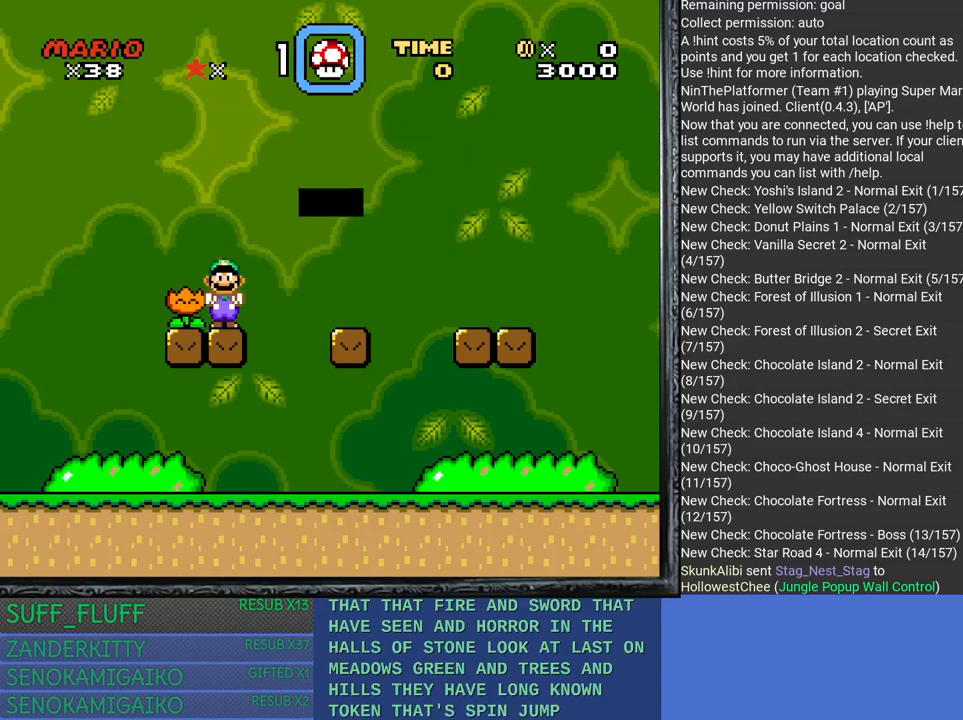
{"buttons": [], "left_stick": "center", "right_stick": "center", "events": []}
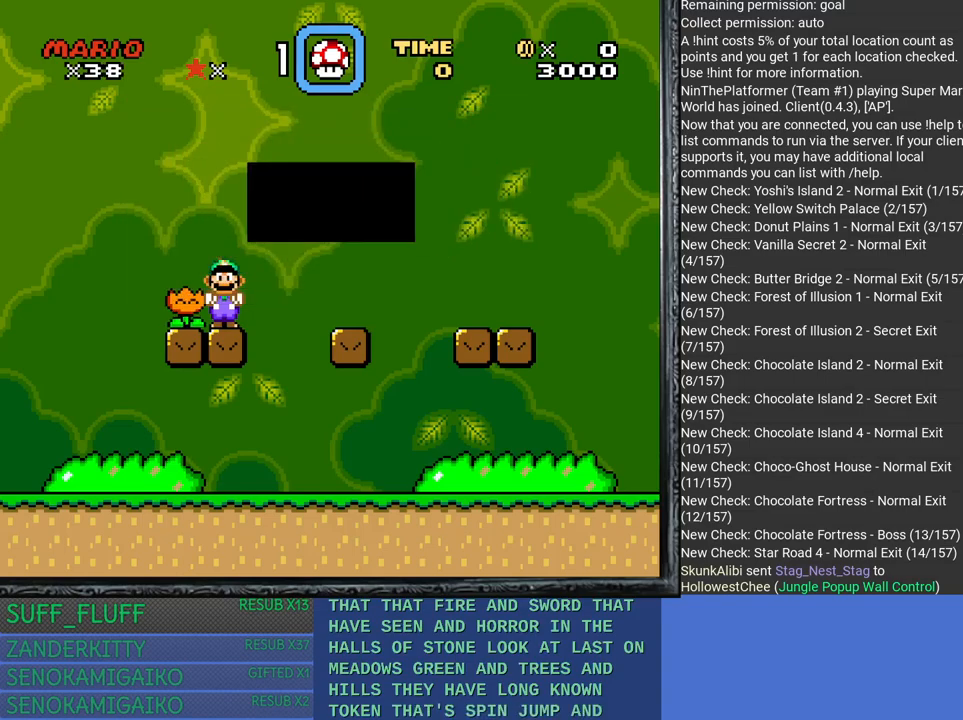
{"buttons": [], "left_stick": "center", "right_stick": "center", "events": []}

+--

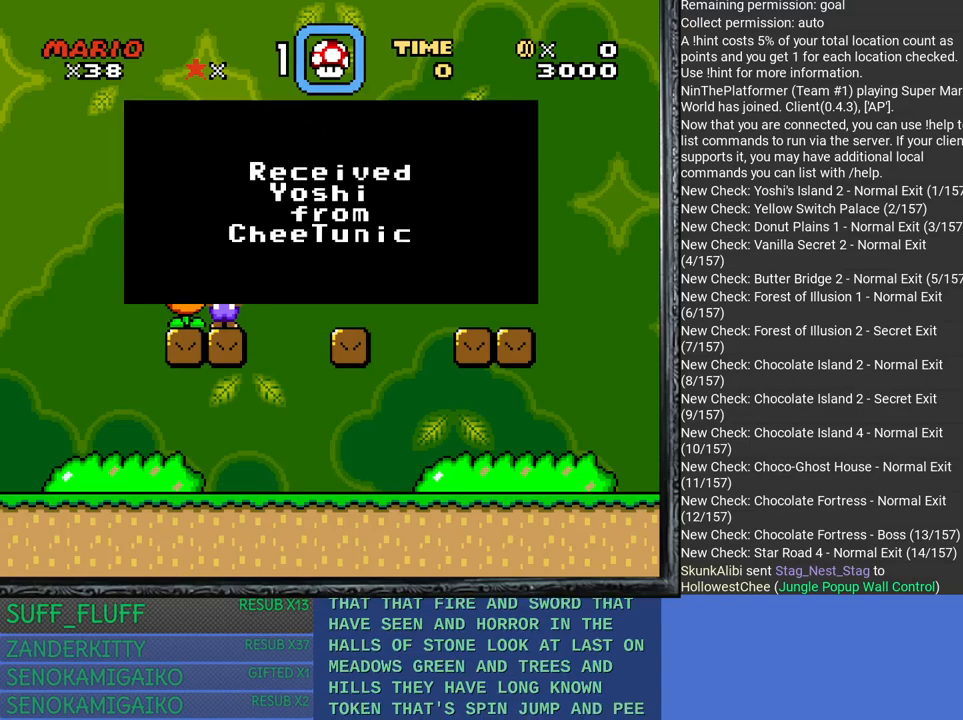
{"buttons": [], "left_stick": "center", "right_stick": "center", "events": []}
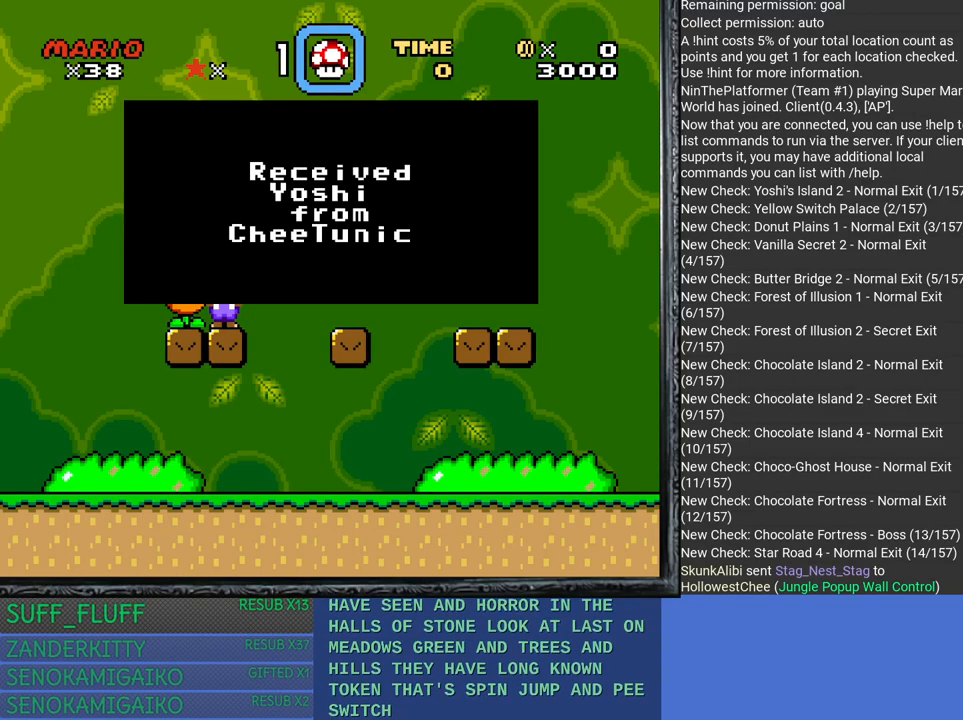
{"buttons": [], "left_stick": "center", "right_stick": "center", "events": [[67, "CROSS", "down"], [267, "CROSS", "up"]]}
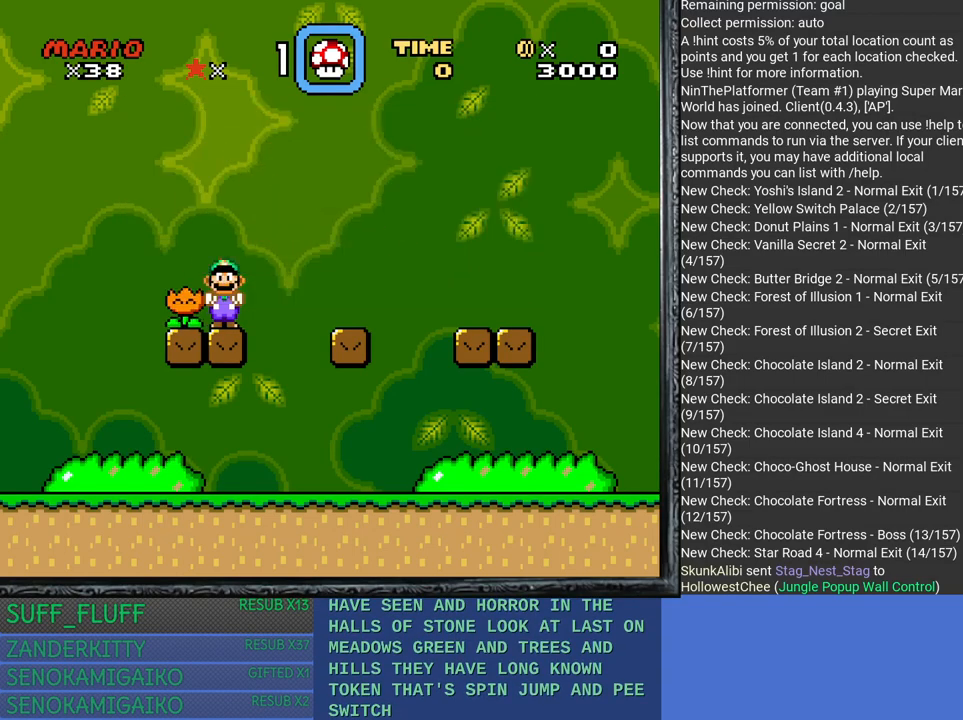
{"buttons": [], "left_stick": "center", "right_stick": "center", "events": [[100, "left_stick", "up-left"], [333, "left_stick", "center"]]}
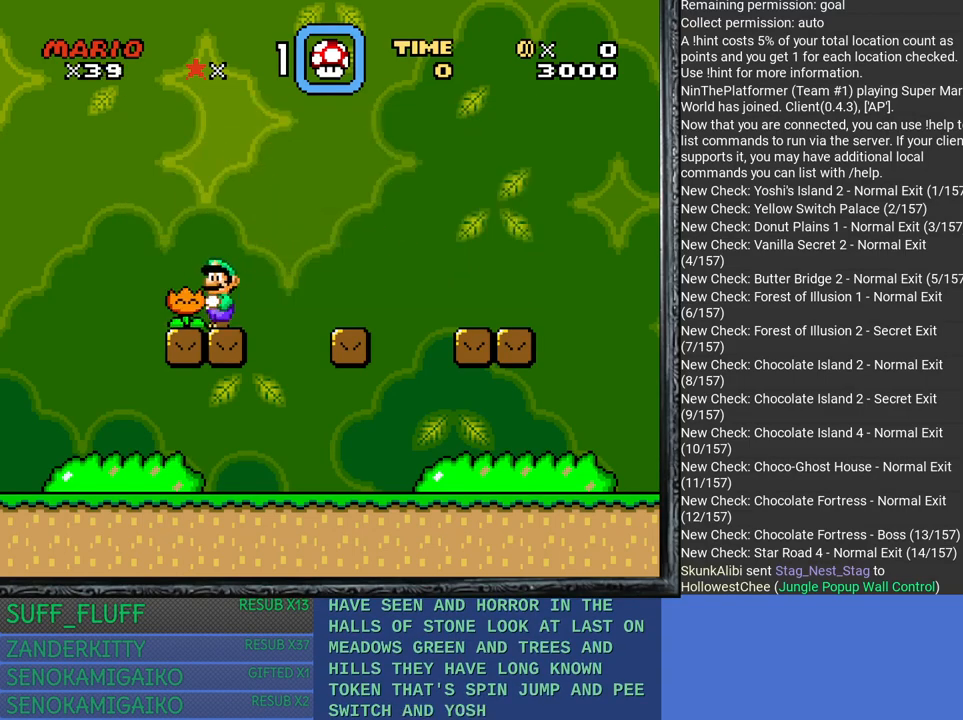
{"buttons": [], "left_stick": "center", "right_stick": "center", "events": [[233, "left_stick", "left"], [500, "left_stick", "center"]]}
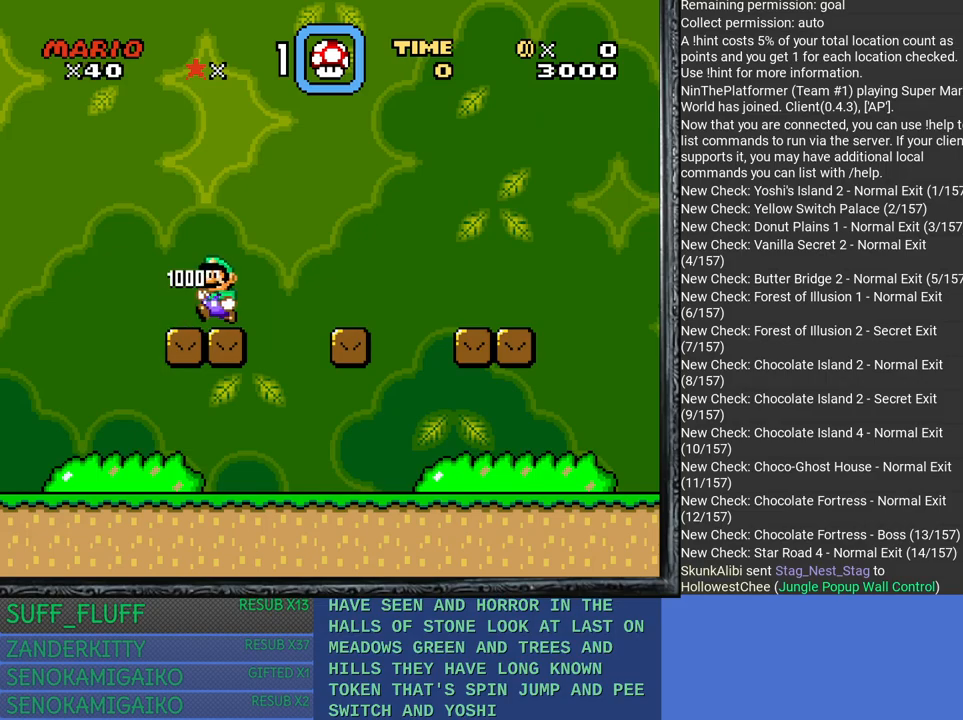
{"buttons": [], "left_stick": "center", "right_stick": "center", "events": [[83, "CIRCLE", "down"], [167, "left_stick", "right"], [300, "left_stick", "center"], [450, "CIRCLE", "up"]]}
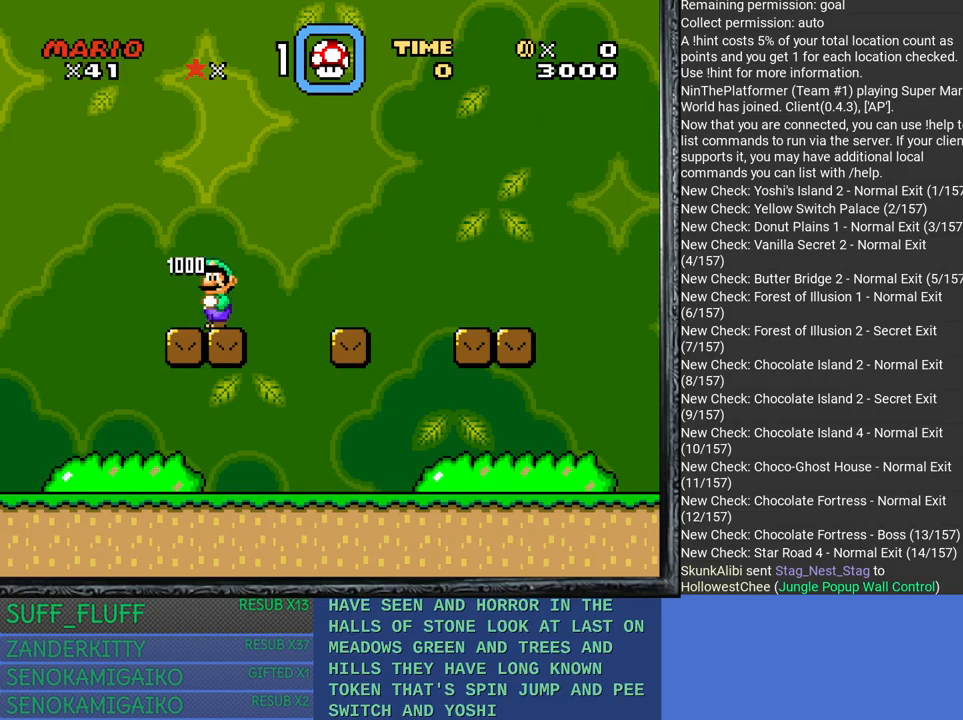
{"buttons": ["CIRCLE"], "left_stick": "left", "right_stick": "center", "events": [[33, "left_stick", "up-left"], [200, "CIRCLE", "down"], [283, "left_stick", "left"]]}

+--

Where the string "CIRCLE" occurs in a line above, count that line, and report solely the final figure.

RESULT BELOW
2